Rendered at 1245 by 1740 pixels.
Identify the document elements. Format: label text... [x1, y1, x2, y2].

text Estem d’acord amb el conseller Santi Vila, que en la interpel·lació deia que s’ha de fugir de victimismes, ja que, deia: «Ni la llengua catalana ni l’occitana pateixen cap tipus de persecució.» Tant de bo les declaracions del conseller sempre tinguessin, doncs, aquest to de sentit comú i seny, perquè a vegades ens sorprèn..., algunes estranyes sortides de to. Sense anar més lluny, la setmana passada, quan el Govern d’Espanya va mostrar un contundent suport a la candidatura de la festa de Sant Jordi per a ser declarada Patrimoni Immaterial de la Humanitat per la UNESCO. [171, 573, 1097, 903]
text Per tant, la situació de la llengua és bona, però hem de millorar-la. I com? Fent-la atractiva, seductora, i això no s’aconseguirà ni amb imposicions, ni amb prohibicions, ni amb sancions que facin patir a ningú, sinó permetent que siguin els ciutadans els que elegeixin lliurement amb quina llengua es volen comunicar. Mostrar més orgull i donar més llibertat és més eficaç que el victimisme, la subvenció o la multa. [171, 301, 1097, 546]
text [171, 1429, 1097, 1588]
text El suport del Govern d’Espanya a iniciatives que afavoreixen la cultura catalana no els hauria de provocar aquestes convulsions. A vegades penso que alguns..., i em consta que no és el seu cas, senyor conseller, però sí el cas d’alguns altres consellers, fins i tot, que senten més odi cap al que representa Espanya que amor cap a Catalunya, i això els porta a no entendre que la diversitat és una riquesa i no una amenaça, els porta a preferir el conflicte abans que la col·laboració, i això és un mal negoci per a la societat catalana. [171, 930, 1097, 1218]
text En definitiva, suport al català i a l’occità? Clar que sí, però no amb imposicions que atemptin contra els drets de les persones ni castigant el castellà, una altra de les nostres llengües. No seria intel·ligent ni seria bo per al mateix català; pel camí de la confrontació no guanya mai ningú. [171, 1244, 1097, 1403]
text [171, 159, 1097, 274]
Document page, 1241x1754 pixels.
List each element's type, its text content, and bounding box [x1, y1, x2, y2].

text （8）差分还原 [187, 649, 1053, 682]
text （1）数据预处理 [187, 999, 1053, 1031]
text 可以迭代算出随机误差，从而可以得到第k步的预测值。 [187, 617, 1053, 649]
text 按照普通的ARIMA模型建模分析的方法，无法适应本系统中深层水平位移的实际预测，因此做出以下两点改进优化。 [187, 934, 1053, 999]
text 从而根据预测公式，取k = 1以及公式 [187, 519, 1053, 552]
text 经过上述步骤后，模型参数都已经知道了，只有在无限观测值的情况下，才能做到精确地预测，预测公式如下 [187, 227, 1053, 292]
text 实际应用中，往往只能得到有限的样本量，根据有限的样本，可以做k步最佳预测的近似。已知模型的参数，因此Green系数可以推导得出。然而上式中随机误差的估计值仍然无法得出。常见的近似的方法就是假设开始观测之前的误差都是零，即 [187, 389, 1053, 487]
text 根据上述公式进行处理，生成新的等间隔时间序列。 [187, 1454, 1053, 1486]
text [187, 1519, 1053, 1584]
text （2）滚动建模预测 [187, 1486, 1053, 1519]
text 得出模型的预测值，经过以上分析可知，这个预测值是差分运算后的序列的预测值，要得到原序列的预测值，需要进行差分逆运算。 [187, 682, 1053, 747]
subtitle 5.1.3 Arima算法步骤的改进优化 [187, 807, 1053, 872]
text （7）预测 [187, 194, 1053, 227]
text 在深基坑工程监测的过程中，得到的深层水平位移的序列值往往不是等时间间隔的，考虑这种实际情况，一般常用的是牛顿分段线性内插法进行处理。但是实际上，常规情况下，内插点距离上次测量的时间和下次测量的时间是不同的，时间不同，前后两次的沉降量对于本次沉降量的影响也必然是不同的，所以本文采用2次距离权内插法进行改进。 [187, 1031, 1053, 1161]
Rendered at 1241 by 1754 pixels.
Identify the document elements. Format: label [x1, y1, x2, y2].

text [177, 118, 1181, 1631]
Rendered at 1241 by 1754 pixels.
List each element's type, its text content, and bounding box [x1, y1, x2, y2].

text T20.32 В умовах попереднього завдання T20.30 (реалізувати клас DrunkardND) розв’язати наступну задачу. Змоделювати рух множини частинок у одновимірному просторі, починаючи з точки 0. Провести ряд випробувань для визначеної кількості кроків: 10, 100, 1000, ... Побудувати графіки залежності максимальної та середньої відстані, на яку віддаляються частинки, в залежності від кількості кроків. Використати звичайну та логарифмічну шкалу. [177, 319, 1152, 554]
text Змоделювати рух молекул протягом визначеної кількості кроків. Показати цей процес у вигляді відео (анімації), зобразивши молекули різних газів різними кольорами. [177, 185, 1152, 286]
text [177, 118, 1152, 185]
※
* What is being asked
Gather each line of the listing containing the word "Format" and show it.

* Task output
Identify the document elements. Format: label text... [x1, y1, x2, y2].
Identify the document elements. Format: label [x1, y1, x2, y2].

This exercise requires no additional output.